◆ **Data records**
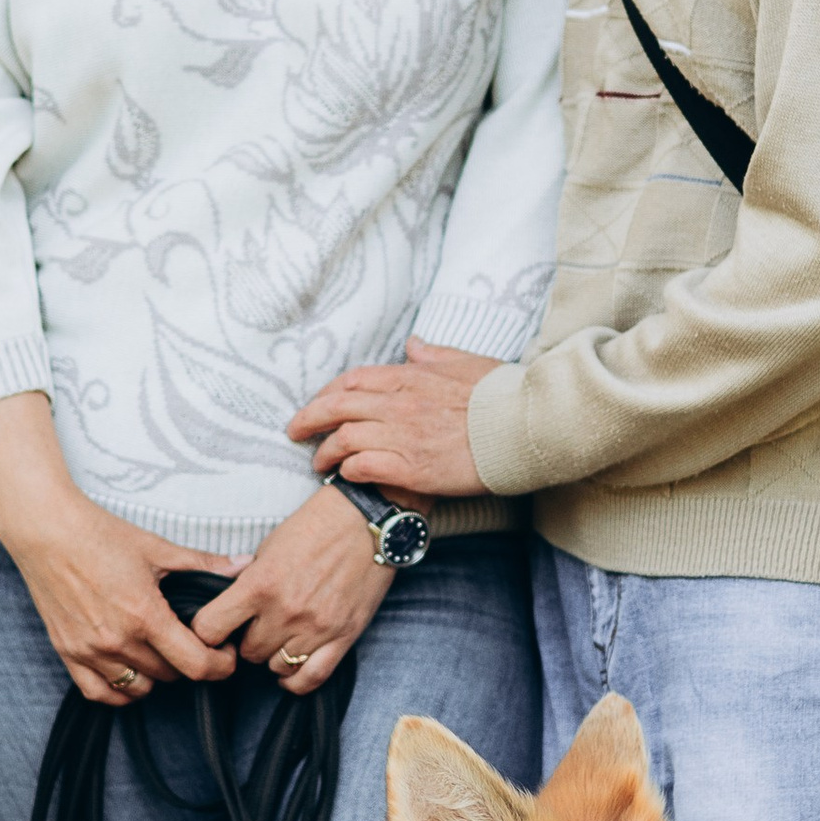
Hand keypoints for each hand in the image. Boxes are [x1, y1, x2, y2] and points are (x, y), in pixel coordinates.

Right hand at [0, 392, 231, 706]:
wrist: (45, 530)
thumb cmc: (99, 534)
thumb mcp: (156, 548)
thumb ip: (202, 563)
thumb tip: (244, 565)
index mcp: (144, 615)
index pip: (195, 664)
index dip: (219, 665)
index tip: (224, 655)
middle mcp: (116, 640)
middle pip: (170, 676)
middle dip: (189, 663)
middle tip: (194, 644)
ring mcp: (90, 650)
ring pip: (138, 688)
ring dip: (156, 676)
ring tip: (161, 653)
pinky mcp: (67, 651)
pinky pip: (99, 693)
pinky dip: (120, 690)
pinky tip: (131, 672)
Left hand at [190, 487, 396, 696]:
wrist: (367, 522)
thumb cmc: (315, 528)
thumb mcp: (268, 548)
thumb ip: (246, 583)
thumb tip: (226, 609)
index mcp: (260, 585)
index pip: (210, 629)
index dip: (207, 633)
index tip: (215, 628)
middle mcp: (286, 611)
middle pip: (247, 653)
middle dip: (247, 640)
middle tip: (257, 624)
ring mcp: (316, 628)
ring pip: (276, 667)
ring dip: (273, 655)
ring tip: (280, 635)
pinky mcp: (343, 638)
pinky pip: (310, 679)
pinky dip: (295, 680)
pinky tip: (290, 668)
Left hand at [286, 337, 499, 499]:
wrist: (525, 425)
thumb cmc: (501, 394)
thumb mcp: (466, 363)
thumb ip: (434, 355)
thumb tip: (413, 344)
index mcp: (411, 377)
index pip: (353, 380)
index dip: (327, 393)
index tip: (316, 405)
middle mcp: (401, 404)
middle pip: (338, 407)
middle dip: (308, 419)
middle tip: (294, 432)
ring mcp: (405, 436)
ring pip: (345, 439)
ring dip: (326, 451)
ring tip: (319, 463)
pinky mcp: (414, 467)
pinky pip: (365, 466)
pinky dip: (349, 471)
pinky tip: (345, 476)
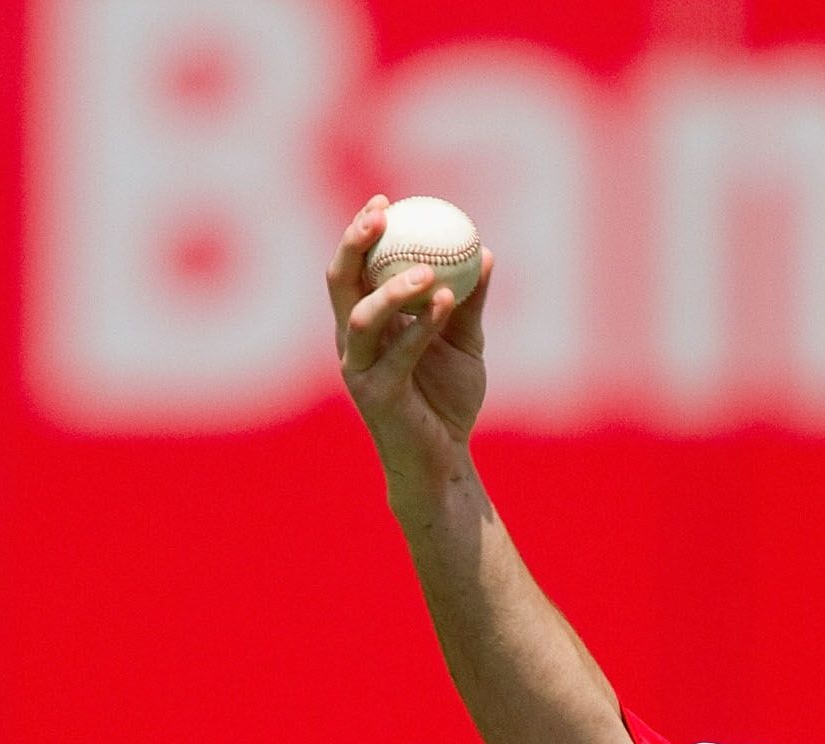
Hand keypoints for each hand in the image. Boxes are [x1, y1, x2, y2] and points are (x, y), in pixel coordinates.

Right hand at [326, 195, 493, 499]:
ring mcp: (359, 370)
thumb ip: (471, 301)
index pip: (353, 269)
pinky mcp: (376, 396)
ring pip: (361, 318)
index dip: (360, 232)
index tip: (385, 200)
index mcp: (365, 323)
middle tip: (382, 215)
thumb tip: (485, 252)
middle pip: (339, 283)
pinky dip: (423, 325)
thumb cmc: (448, 400)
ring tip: (427, 271)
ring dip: (391, 289)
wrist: (444, 461)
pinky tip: (447, 301)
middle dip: (354, 244)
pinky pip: (399, 353)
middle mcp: (352, 342)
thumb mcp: (464, 341)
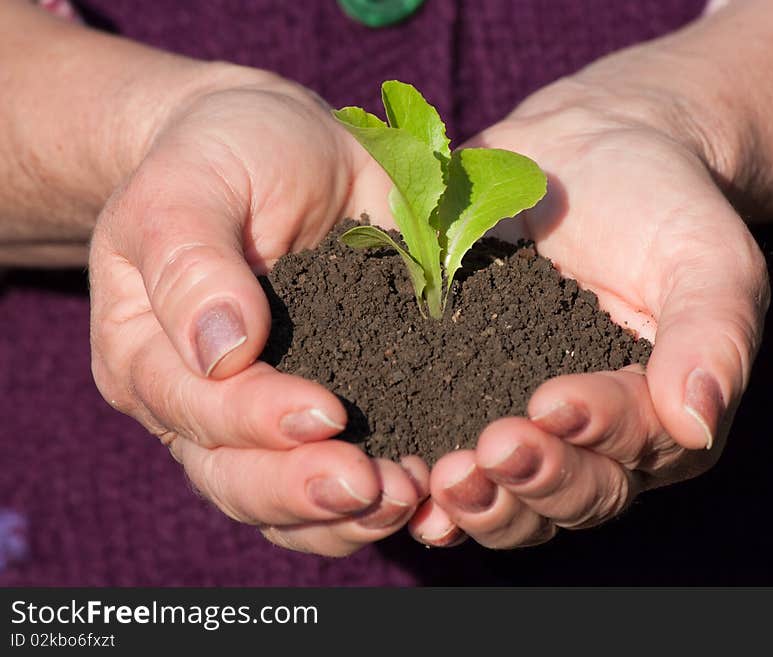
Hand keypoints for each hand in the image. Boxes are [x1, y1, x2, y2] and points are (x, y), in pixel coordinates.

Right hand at [89, 66, 428, 555]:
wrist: (283, 151)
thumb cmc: (225, 156)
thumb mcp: (192, 183)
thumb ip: (190, 259)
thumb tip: (220, 350)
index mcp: (150, 355)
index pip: (196, 410)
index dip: (259, 421)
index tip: (330, 411)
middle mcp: (199, 407)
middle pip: (236, 481)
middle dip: (305, 492)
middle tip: (374, 486)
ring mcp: (264, 423)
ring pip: (289, 507)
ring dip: (348, 516)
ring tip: (408, 496)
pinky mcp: (328, 418)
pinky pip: (340, 485)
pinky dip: (378, 501)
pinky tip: (429, 487)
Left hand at [408, 74, 769, 547]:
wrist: (585, 159)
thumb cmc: (660, 204)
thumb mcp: (706, 255)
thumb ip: (713, 334)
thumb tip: (698, 424)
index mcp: (662, 414)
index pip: (636, 447)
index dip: (597, 433)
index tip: (552, 400)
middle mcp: (600, 442)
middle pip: (575, 495)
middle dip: (535, 479)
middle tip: (492, 450)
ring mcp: (532, 431)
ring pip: (517, 503)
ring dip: (485, 502)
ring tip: (445, 479)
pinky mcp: (470, 404)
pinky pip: (461, 469)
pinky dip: (435, 492)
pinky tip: (409, 488)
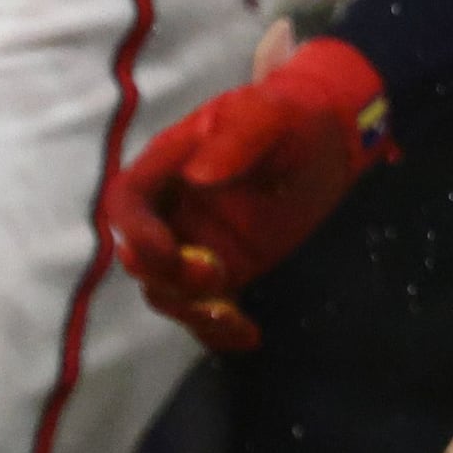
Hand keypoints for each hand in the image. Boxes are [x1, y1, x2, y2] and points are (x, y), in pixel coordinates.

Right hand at [105, 40, 390, 352]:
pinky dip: (219, 331)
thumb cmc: (288, 117)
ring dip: (191, 311)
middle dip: (167, 277)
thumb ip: (236, 139)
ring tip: (233, 317)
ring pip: (168, 291)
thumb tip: (198, 177)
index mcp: (168, 167)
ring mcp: (196, 245)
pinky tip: (249, 336)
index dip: (135, 231)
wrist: (324, 139)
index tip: (164, 251)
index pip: (127, 202)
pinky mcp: (225, 271)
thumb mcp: (268, 116)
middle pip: (142, 259)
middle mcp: (172, 212)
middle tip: (215, 276)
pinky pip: (206, 308)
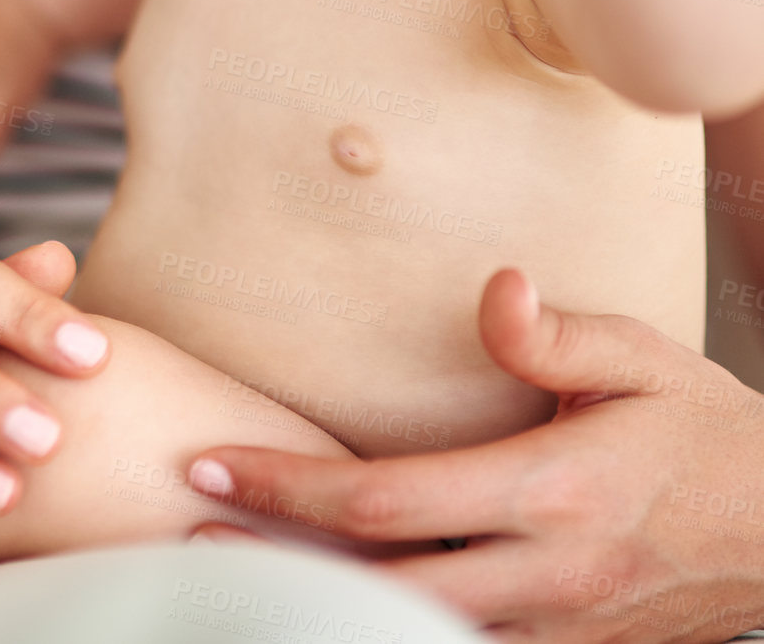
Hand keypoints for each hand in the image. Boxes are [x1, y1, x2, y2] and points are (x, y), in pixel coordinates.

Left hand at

◆ **What the exercise asks**
When a line in the data above contains the string "wrist", copy that line.

◆ **Your response**
wrist: (45, 530)
wrist: (367, 522)
wrist: (525, 425)
wrist: (444, 461)
wrist: (283, 151)
wrist: (585, 159)
wrist: (324, 139)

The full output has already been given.